In Rotherham, Child Rape Was Hiding In Plain Sight

In the early 2000s, a child prostitution ring was uncovered in the English town of Rotherham.  The local authorities were informed all about it — about how girls as young 11 were being abducted, beaten, gang-raped, tortured, and trafficked to other cities by a local organized crime ring. Some of these girls were doused in gasoline and threatened that if they told anyone, their mothers and sisters would be raped, too.

The authorities did nothing, despite multiple official reports from Rotherham youth services detailing widespread child sex abuse in the area. This went on for years and years, and at least 1,400 children were victimized. The local government and law enforcement authorities knew about it the entire time. But they did nothing. Why? Because the perpetrators were ethnic minorities, Pakistani Muslim men, and the authorities feared being accused of racism if they said or did anything.

But the authorities didn’t just ignore it.
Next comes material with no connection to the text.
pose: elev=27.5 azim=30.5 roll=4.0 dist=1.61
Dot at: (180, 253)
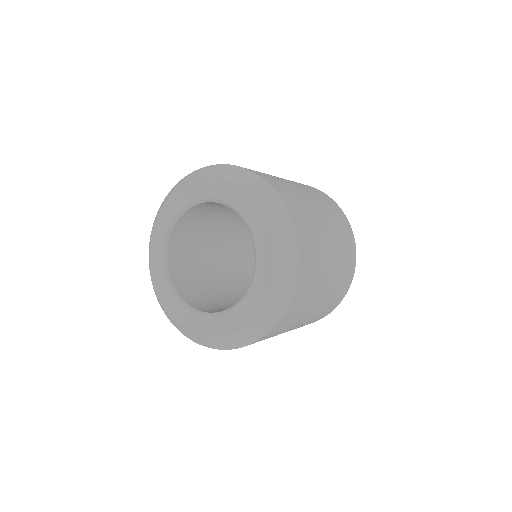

The city council, police, and social workers in Rotherham abetted the criminals by trying to cover it all up, to hide the ethnicity of the perpetrators, and dismiss the claims of the girls who came forward. Instead of taking action in light of previous reports from the youth service, the Rotherham council not only chose not to act, but to close that service down.

In 2014, the former chief inspector of social work in Scotland released a 153-page report that finally broke the whole thing open. Among the many revelations in that report was that most of the victims were white girls from troubled homes, and the perpetrators were Pakistani Muslim men.

This fact alone accounts for the mind-boggling dereliction of duty that ensued over the course of a decade and a half, in which Rotherham authorities ignored, downplayed, or covered up rampant, violent, and systematic sexual abuse and trafficking of underage girls — all because the criminals behind it were ethnic minorities.

It’s hard to imagine political correctness running amok quite this badly, but it really happened. And it happened because of cowardice — the cowardice of the police, of the social workers, of every adult whose job it was to protect these girls, hundreds and hundreds of them, who had no one else to look out for them. The authorities were afraid of being thought of as racist, so they turned a blind eye to horrific sexual abuse of the most vulnerable members of their community.

Now, it’s happening in America. Not on the scale that it did in Rotherham, at least not yet, but the basic impulse that led to Rotherham — cowardice hiding behind radical political correctness — has led to the same dereliction of duty in Loudoun County, Virginia. Perhaps it is happening elsewhere in America. In fact, it probably is.

What both Rotherham and Loudoun County should teach us is that the woke elites who run our public institutions will sacrifice our children for the sake of their ideology and the maintenance of their positions of power. Not even the rape of a child — or 1,400 children — is enough to rouse them to action.

What would rouse them? Being fired, forced to resign, publicly disgraced, and if they broke any laws, prosecuted to the fullest extent of the law. Let their fate be a warning to the bureaucrats who succeed them: if you put our children in danger, or put your ideological agenda above the safety of our kids, we will ruin you.

If we don’t do that, what happened in Loudoun County will simply be ignored. And then it will happen again.